Creed sighed an irritated sound and said, “Good God, Willa, come here.”
She hunched her shoulders under his command. “Fine.” She kicked gravel and pouted the entire way to Harrison. “You’re going to ruin my party.”
“You ruined some lady’s life, Willa, so I don’t have sympathy for you right now.”
“What lady?” she asked too innocently as she shoved her thick glasses farther up her nose.
Harrison handed her the printed stacks of conversations Willa had with Audrey under the guise that she was actually Harrison. “Audrey showed up to Shifter Night the other day, thinking I asked her to come.”
Creed yanked the papers out of Willa’s hand and began to read them.
Willa’s little pixie face morphed into a dastardly smile. “She showed up then?”
“Yeah, but why the hell are you running a website with fake accounts for me, Bash, and Clinton? Bash hacked your site, and it has hundreds of hits on each of our made-up profiles.”
“Okay, okay, okay, I can explain. I started Bangaboarlander as a way to prank Clinton because he’s a whiney B-hole. Please tell me you saw his profile.”
“Yeah. Clinton Fuller, age twenty-eight, nymphomaniac, giant penis, no STDs, wants tons of kids, loves to give flowers and cuddle, immediately ready for a mate, net worth: a billion dollars. And then you listed his actual phone number.”
Willa laughed, holding her belly as she doubled over. “I love that part. Have any of his admirers called him?”
“All the damned time. He threw his phone into Bear Trap Falls the other day and then lost all control. He changed for an entire day and has been on a tear ever since.”

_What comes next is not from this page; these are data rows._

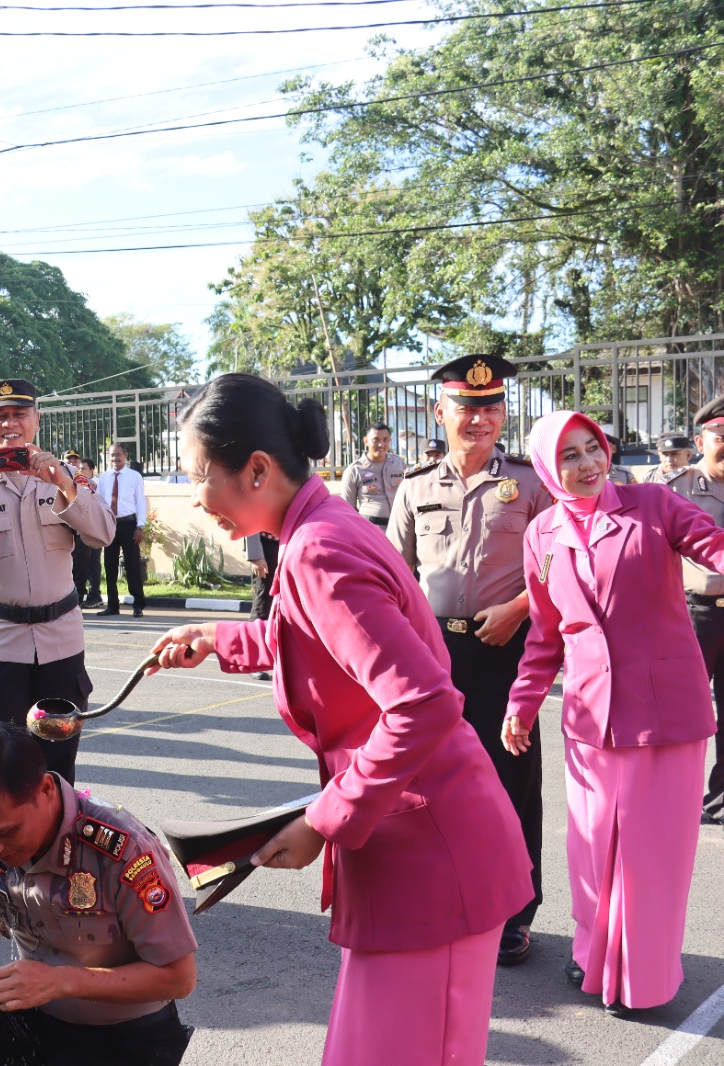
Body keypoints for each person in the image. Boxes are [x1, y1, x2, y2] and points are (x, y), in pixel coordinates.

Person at [151, 373, 532, 1066]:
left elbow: (423, 703)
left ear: (257, 470)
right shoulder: (318, 530)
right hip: (413, 849)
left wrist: (323, 821)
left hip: (430, 857)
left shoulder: (318, 549)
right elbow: (317, 641)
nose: (197, 498)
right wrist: (217, 638)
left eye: (199, 475)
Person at [503, 411, 724, 1014]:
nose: (586, 465)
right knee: (591, 849)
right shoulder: (542, 532)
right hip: (590, 719)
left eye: (593, 449)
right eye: (569, 455)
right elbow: (547, 636)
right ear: (550, 467)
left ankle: (644, 980)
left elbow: (712, 545)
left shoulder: (655, 505)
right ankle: (594, 956)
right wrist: (522, 704)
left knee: (652, 859)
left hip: (666, 719)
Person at [0, 723, 196, 1066]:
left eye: (6, 832)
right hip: (35, 1014)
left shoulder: (125, 850)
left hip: (123, 1038)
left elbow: (178, 977)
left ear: (44, 790)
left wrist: (61, 980)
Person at [387, 353, 554, 967]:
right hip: (434, 652)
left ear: (503, 412)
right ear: (441, 412)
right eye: (466, 407)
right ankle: (451, 893)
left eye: (490, 407)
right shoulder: (414, 487)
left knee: (512, 779)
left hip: (506, 650)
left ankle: (517, 911)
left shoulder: (531, 484)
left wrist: (516, 608)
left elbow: (561, 567)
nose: (479, 418)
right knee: (433, 779)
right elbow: (393, 573)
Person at [0, 379, 115, 784]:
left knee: (59, 764)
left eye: (19, 414)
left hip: (61, 645)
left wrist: (65, 486)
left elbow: (102, 534)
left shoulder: (66, 475)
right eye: (0, 416)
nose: (10, 424)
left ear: (37, 419)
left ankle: (59, 843)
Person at [656, 400, 724, 824]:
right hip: (692, 614)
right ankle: (671, 796)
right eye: (722, 438)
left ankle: (720, 800)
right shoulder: (676, 488)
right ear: (701, 442)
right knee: (682, 711)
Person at [94, 443, 148, 617]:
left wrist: (140, 526)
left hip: (129, 525)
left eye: (118, 454)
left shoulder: (134, 477)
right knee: (109, 566)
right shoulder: (105, 477)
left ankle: (138, 604)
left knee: (133, 565)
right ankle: (112, 605)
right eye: (111, 455)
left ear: (125, 455)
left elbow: (140, 502)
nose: (114, 458)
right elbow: (100, 501)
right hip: (110, 524)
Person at [339, 422, 406, 529]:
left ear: (390, 440)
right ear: (366, 441)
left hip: (399, 528)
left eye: (385, 440)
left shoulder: (399, 463)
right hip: (371, 530)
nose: (381, 445)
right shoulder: (354, 471)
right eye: (376, 440)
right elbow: (348, 509)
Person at [244, 532, 279, 681]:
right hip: (266, 546)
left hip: (289, 542)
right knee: (262, 604)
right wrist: (255, 555)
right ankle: (255, 660)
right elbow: (250, 518)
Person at [72, 458, 103, 607]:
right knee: (80, 564)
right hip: (79, 531)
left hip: (93, 529)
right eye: (79, 468)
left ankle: (94, 594)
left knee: (93, 564)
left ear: (92, 470)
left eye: (84, 469)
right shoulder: (74, 483)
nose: (80, 471)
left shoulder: (95, 485)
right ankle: (79, 594)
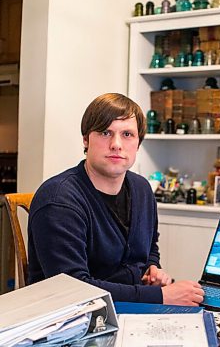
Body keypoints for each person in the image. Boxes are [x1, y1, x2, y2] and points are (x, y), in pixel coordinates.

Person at [28, 93, 204, 306]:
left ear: (138, 143)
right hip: (73, 321)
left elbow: (149, 248)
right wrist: (161, 297)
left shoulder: (142, 189)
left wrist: (152, 268)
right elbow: (72, 288)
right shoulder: (59, 199)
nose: (116, 144)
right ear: (86, 139)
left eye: (128, 134)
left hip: (132, 309)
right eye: (105, 132)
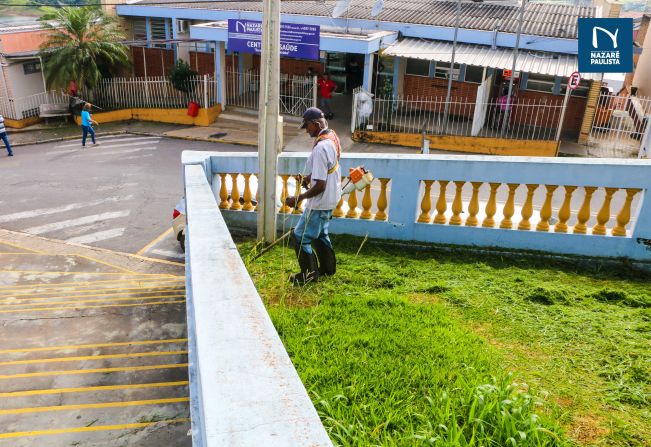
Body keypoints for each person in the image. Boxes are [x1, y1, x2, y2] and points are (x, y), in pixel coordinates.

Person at [285, 107, 342, 285]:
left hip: (320, 201)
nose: (306, 130)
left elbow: (320, 186)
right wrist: (308, 178)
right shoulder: (332, 136)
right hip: (332, 198)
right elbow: (327, 170)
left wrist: (299, 198)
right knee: (320, 234)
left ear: (316, 124)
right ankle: (328, 268)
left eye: (307, 126)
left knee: (300, 236)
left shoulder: (320, 148)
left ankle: (308, 276)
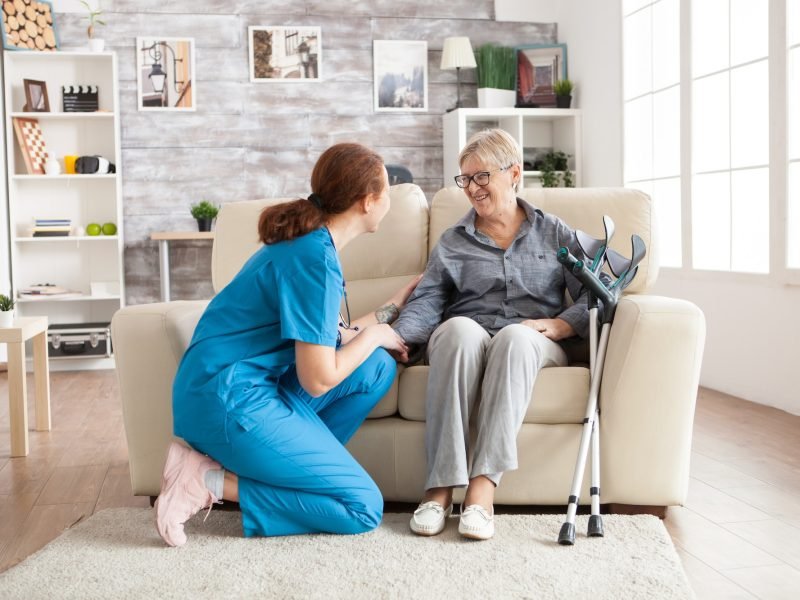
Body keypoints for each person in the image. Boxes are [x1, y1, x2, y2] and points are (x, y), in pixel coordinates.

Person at [154, 142, 420, 547]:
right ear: (368, 202)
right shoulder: (313, 260)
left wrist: (391, 310)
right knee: (362, 507)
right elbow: (318, 379)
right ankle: (205, 480)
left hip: (240, 388)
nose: (389, 198)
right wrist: (375, 336)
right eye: (387, 190)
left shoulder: (311, 244)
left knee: (377, 367)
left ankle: (293, 470)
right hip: (226, 400)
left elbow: (334, 333)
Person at [393, 128, 593, 541]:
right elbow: (428, 301)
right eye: (465, 179)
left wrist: (562, 324)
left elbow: (601, 287)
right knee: (456, 332)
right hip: (471, 334)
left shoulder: (553, 231)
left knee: (515, 337)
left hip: (533, 340)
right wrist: (399, 339)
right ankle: (439, 489)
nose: (472, 188)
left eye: (481, 177)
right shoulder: (452, 242)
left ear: (513, 173)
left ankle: (482, 490)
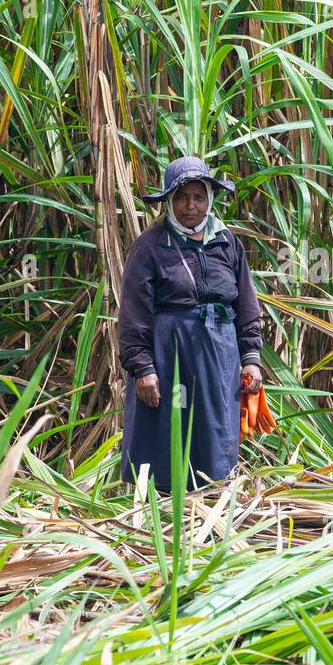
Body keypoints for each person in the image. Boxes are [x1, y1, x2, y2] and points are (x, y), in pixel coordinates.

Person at [118, 156, 264, 493]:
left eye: (198, 197)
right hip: (171, 360)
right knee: (170, 430)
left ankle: (212, 501)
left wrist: (251, 359)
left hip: (220, 361)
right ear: (169, 201)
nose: (190, 206)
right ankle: (167, 511)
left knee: (214, 430)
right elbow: (133, 314)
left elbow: (246, 306)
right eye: (182, 198)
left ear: (209, 199)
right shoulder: (149, 247)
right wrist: (143, 368)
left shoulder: (227, 243)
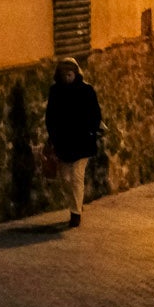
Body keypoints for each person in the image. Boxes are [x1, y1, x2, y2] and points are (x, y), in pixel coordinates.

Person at [45, 57, 102, 227]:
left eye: (70, 74)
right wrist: (53, 137)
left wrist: (91, 131)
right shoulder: (55, 92)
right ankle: (76, 203)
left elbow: (95, 113)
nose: (68, 77)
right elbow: (51, 116)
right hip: (63, 141)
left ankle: (75, 213)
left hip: (82, 140)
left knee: (77, 176)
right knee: (66, 179)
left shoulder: (86, 91)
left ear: (76, 73)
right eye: (65, 74)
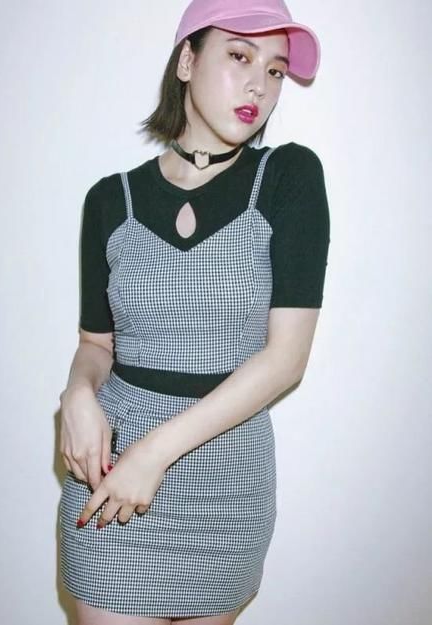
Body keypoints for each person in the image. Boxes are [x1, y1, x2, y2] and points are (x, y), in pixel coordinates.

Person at [58, 0, 331, 623]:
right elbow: (96, 344)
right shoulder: (110, 199)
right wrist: (77, 394)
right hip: (110, 479)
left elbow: (286, 359)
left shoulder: (287, 177)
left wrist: (153, 455)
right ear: (187, 61)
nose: (260, 85)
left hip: (226, 484)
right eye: (239, 56)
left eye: (275, 70)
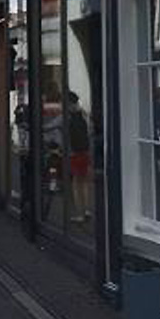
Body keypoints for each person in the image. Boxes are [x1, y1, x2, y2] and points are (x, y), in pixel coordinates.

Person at [65, 91, 93, 225]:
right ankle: (87, 209)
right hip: (85, 151)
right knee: (85, 182)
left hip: (74, 152)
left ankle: (80, 214)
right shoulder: (84, 114)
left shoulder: (67, 116)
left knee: (76, 183)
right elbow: (90, 131)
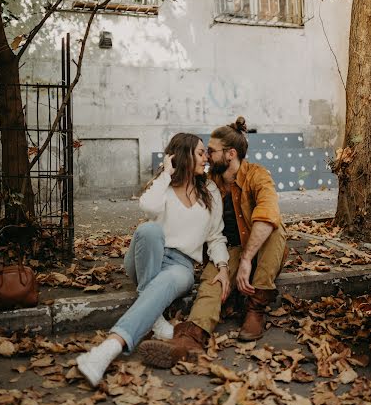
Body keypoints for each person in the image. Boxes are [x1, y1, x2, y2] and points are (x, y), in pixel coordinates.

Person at [76, 133, 230, 387]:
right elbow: (148, 208)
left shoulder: (210, 191)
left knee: (165, 280)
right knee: (149, 230)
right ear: (184, 156)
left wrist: (222, 267)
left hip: (180, 266)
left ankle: (106, 350)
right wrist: (165, 175)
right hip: (147, 257)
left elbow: (215, 237)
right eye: (201, 153)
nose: (206, 158)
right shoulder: (164, 185)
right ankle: (154, 312)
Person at [139, 117, 288, 369]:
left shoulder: (257, 176)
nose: (206, 156)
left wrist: (245, 261)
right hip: (226, 251)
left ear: (230, 154)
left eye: (211, 151)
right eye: (204, 151)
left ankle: (256, 308)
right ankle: (189, 339)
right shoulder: (210, 183)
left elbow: (267, 216)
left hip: (259, 251)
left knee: (275, 230)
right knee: (212, 283)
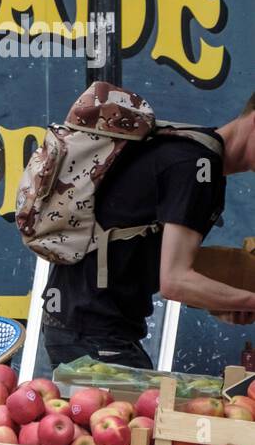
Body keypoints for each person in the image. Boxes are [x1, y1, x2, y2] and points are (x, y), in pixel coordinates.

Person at [43, 91, 255, 368]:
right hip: (92, 333)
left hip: (85, 326)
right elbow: (175, 282)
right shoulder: (196, 166)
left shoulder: (186, 152)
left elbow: (147, 257)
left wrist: (226, 300)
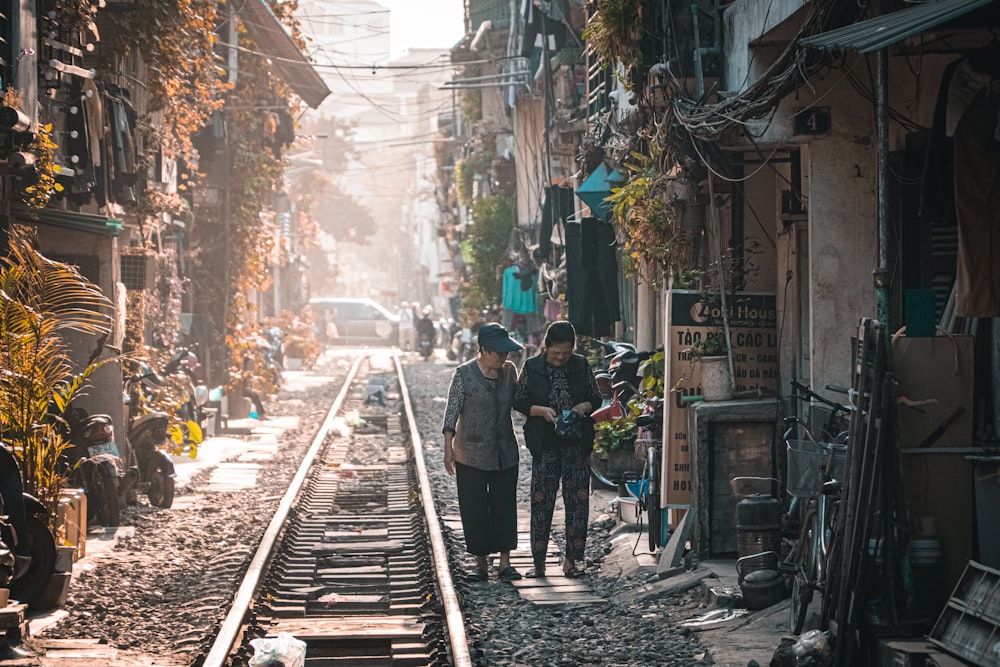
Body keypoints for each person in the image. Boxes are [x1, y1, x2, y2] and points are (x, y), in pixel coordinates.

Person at [513, 320, 602, 578]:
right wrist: (542, 412)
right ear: (546, 347)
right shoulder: (532, 367)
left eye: (566, 353)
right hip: (545, 445)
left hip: (576, 446)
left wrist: (581, 408)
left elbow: (595, 398)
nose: (561, 358)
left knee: (578, 505)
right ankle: (538, 563)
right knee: (542, 503)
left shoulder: (581, 365)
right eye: (556, 353)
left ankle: (572, 561)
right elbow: (519, 401)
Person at [442, 323, 525, 582]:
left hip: (505, 452)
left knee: (504, 506)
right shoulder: (464, 374)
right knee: (475, 509)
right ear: (484, 351)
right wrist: (448, 449)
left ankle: (505, 562)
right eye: (499, 353)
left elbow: (520, 401)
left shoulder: (509, 372)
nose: (503, 357)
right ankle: (480, 564)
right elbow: (452, 412)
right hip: (470, 454)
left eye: (506, 353)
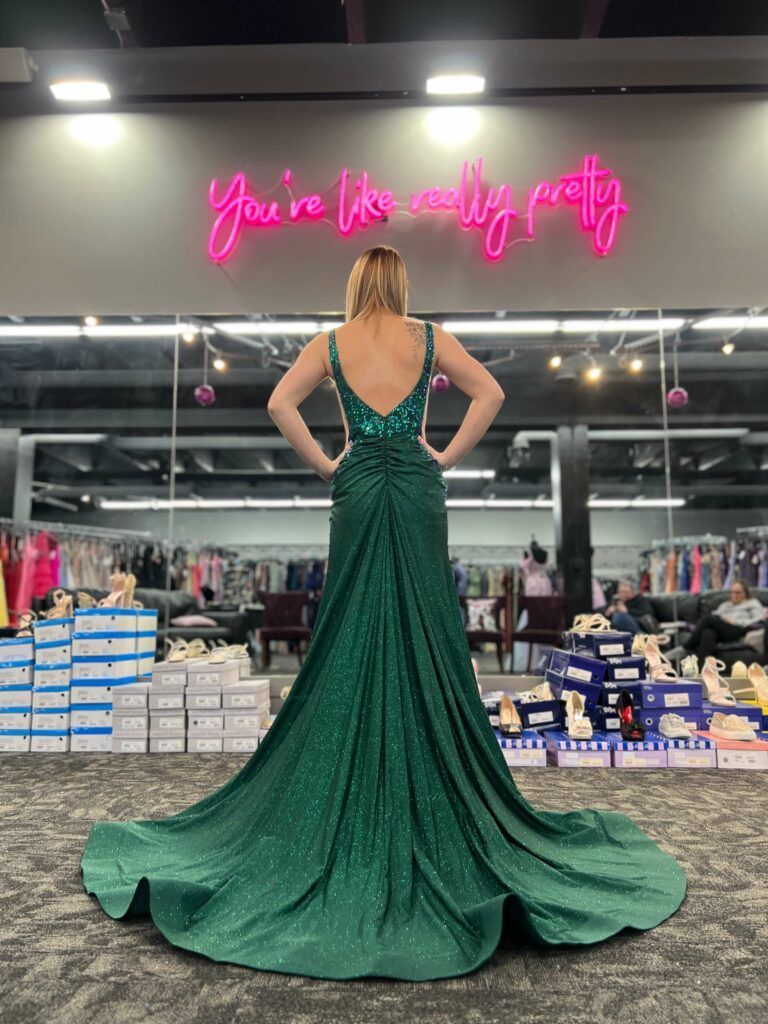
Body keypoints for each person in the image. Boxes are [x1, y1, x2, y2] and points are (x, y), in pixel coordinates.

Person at [80, 245, 686, 981]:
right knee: (427, 622)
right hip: (419, 485)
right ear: (401, 285)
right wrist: (444, 455)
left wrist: (326, 463)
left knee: (350, 622)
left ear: (354, 284)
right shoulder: (426, 338)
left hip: (361, 483)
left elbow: (279, 404)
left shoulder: (330, 344)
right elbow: (489, 394)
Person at [676, 580, 767, 662]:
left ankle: (685, 647)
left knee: (708, 619)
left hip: (739, 629)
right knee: (708, 633)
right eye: (732, 592)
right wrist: (722, 620)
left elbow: (758, 619)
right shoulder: (726, 605)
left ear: (745, 593)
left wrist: (734, 622)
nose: (734, 595)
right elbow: (715, 615)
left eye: (738, 593)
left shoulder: (752, 603)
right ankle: (706, 670)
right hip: (723, 629)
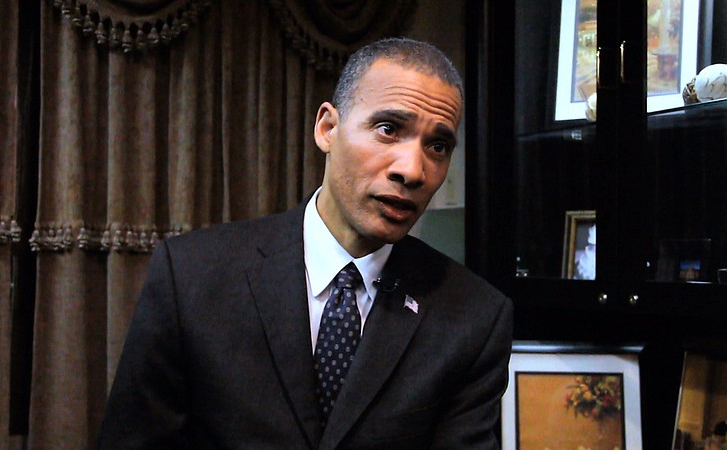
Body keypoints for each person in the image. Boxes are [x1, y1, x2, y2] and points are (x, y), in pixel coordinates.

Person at [98, 37, 513, 449]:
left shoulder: (473, 318)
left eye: (437, 146)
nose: (413, 170)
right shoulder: (191, 276)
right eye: (388, 129)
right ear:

Willa pursed her lips and stifled another round of giggles.
“This isn’t funny.”
But when Harrison looked over at Creed for some backup, the alpha of the Gray Backs wasn’t even trying to hide his smile. “It’s kind of funny.”
“Yeah, except Audrey got hurt in this! She spent most of her savings getting here, and I didn’t even know we were in a relationship!”
“She’s pretty, isn’t she?” Willa asked as she pulled her dyed red hair into a spiky pony-tail on top of her head.